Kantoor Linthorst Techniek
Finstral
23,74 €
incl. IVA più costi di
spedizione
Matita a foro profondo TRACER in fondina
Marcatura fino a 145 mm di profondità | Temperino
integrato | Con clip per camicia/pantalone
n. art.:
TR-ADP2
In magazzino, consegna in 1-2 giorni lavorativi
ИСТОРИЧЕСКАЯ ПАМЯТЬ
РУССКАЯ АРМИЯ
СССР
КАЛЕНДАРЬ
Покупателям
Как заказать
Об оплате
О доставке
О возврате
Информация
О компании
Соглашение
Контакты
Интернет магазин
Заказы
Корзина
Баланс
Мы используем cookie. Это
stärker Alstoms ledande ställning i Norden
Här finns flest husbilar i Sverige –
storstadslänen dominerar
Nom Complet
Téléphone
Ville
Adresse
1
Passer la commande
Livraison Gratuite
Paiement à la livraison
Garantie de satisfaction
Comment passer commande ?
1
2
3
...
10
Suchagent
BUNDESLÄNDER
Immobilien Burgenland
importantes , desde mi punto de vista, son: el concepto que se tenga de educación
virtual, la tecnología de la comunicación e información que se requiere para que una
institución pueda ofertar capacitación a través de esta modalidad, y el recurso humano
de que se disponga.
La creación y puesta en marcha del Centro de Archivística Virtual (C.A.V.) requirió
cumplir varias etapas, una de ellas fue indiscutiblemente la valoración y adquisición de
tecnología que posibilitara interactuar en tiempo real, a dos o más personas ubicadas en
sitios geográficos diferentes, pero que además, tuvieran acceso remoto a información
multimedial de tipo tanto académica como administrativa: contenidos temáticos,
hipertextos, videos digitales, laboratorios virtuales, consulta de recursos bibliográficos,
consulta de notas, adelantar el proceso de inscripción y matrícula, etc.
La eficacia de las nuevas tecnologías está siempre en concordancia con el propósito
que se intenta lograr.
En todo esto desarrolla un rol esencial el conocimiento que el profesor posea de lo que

==================================================

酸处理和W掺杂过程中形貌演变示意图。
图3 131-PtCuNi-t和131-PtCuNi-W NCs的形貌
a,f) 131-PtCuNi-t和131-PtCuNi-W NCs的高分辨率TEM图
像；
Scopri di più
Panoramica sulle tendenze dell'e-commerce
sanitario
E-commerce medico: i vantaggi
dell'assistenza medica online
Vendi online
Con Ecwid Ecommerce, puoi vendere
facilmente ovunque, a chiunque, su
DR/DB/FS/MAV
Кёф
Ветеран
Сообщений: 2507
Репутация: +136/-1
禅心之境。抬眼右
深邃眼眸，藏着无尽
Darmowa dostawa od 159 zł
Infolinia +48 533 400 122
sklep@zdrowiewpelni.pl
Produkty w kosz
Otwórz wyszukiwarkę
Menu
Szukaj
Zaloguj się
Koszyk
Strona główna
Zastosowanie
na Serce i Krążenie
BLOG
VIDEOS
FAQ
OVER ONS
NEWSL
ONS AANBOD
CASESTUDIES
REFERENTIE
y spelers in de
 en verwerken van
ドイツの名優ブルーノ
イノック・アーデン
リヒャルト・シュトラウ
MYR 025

==================================================

▶ [Action item]:
Above are the records; repeat exactly the lines from the one holding "In magazzino, consegna" down to the one holding "La creación y", end lines included.

▶ [Reply]:
In magazzino, consegna in 1-2 giorni lavorativi
ИСТОРИЧЕСКАЯ ПАМЯТЬ
РУССКАЯ АРМИЯ
СССР
КАЛЕНДАРЬ
Покупателям
Как заказать
Об оплате
О доставке
О возврате
Информация
О компании
Соглашение
Контакты
Интернет магазин
Заказы
Корзина
Баланс
Мы используем cookie. Это
stärker Alstoms ledande ställning i Norden
Här finns flest husbilar i Sverige –
storstadslänen dominerar
Nom Complet
Téléphone
Ville
Adresse
1
Passer la commande
Livraison Gratuite
Paiement à la livraison
Garantie de satisfaction
Comment passer commande ?
1
2
3
...
10
Suchagent
BUNDESLÄNDER
Immobilien Burgenland
importantes , desde mi punto de vista, son: el concepto que se tenga de educación
virtual, la tecnología de la comunicación e información que se requiere para que una
institución pueda ofertar capacitación a través de esta modalidad, y el recurso humano
de que se disponga.
La creación y puesta en marcha del Centro de Archivística Virtual (C.A.V.) requirió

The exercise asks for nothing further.